Yes sure, so the stat that Manny's referring to e-commerce specifically, we expect it will generate 150 million square feet perhaps more in the U.S. and 200 million square feet likely more globally. Manny, no, I don't think it's about efficiency and the introduction of technologies. I think this is about needing to strengthen supply chains over time. As it relates to specific to automation, the research we've done is to take a look at the productivity of assets, both through the brick-and-mortar supply chain as well as the e-commerce supply chain. We don't see a lot of change there. Instead, when we look at that incremental 200 million square feet going forward, I think you're going to see that focus on Last Touch locations and city distribution locations, particularly in the world's global markets, those 24-hour cities. And as Michael was referring to earlier, it could be a lot of diversity in that customer mix. A lot of customers are starting to reassess how they want to go to market with e-commerce in 2021 and beyond, and I think you're going to see a lot of diversity there. So it's much more about bringing in new real estate requirements rather than introducing technology.
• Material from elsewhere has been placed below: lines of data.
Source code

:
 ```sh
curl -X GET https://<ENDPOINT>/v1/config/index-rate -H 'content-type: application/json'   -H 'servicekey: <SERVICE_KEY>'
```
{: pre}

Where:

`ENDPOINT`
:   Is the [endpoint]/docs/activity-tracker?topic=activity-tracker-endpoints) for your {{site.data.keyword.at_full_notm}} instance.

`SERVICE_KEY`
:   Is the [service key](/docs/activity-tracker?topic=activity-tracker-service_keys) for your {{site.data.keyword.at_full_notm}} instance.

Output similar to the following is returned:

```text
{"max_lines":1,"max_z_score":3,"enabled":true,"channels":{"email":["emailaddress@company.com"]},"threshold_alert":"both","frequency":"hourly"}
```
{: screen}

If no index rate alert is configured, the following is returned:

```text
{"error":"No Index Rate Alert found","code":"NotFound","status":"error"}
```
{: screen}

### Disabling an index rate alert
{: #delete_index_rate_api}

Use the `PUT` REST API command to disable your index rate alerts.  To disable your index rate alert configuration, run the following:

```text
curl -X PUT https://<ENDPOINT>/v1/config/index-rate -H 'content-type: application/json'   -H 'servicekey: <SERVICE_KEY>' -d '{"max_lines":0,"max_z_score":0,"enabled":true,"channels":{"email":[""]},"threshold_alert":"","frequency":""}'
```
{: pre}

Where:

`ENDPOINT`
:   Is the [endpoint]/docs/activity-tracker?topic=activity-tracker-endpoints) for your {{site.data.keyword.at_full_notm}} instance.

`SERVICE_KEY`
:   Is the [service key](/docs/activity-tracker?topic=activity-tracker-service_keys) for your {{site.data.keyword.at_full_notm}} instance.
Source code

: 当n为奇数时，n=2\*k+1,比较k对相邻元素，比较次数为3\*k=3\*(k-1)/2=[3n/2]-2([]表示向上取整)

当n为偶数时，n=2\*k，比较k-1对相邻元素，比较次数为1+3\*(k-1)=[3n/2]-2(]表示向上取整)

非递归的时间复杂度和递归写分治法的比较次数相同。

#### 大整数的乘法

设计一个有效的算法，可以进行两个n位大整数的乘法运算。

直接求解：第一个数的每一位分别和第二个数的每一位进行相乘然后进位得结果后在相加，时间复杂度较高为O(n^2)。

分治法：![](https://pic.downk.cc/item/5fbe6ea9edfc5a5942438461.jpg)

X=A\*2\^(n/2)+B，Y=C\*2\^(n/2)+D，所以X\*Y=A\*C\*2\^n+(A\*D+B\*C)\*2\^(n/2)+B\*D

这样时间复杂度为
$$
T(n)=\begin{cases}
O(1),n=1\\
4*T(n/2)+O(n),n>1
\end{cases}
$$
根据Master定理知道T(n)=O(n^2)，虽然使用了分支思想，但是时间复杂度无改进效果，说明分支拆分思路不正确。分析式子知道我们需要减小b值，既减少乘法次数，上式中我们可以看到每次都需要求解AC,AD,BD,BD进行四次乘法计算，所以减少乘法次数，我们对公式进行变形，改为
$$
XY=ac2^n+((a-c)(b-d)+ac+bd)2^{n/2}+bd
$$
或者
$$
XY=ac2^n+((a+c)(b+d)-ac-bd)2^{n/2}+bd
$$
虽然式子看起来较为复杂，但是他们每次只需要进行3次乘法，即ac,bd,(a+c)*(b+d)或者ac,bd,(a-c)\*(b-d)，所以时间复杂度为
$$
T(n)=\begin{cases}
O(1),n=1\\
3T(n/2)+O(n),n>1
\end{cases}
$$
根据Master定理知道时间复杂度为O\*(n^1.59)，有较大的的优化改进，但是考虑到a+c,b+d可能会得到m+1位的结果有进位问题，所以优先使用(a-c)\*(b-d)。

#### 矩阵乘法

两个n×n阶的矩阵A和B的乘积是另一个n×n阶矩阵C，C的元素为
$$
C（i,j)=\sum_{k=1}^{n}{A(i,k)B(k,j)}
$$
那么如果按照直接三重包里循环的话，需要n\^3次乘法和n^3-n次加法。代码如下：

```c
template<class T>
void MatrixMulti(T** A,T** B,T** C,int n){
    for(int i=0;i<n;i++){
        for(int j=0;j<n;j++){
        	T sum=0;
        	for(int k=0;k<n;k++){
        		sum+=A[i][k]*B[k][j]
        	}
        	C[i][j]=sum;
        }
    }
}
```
Yes, and if I can jump at the end of that. I didn't answer part of Jamie's question about retail conversions, once you have our latest thinking in that and Chris's paper. So I don't have a whole lot to add to that. I think you will see more headlines about that than actual space converted, but you will see some space converted. So for a variety of reasons that you can read about in the paper.
Operator
And your next question comes from the line of John Kim with BMO Capital Markets. Please proceed with your question.
Thank you. On the Liberty portfolio, originally you considered $3.5 billion of dispositions, now it looks like you're looking to sell about $1 billion, partially because you don't really need the proceeds. But can you just refresh with us how much of Liberty's original portfolio you considered non-core for the company going forward?
Yes, that view hasn't changed it's about $3.5 billion still. Of that $3.5 billion, if I remember correctly, about $700 million of it is not logistics and well put it this way, it's an office - it's a suburban office; we sold some of that. The only thing that really remains on that front is the downtown Philly assets leased to Comcast. So the rest of the assets that are available for sale are just straight up industrial. These assets would be considered in the top, I don't know 25% of most portfolios out there. It's just that they don't quite meet our standards. But they're perfectly fine assets and they're appreciating and as you've heard, I think Tom mentioned that even on the non-industrial ones we picked up 18% more value than we underwrote. So on industrial I think we're even going to do better than that. It's just no sense of - we could sell that at a really high price right now, but if the capital is sitting around not doing anything, we'll give a bunch of it back in terms of dilution. So we're going to be patient with that.
Operator
That was the last question so again, everyone thank you for being on our call and we look forward to talking to you during the course of the coming quarter. Take care. And this concludes today's conference call. Thank you for your participation, you may now disconnect.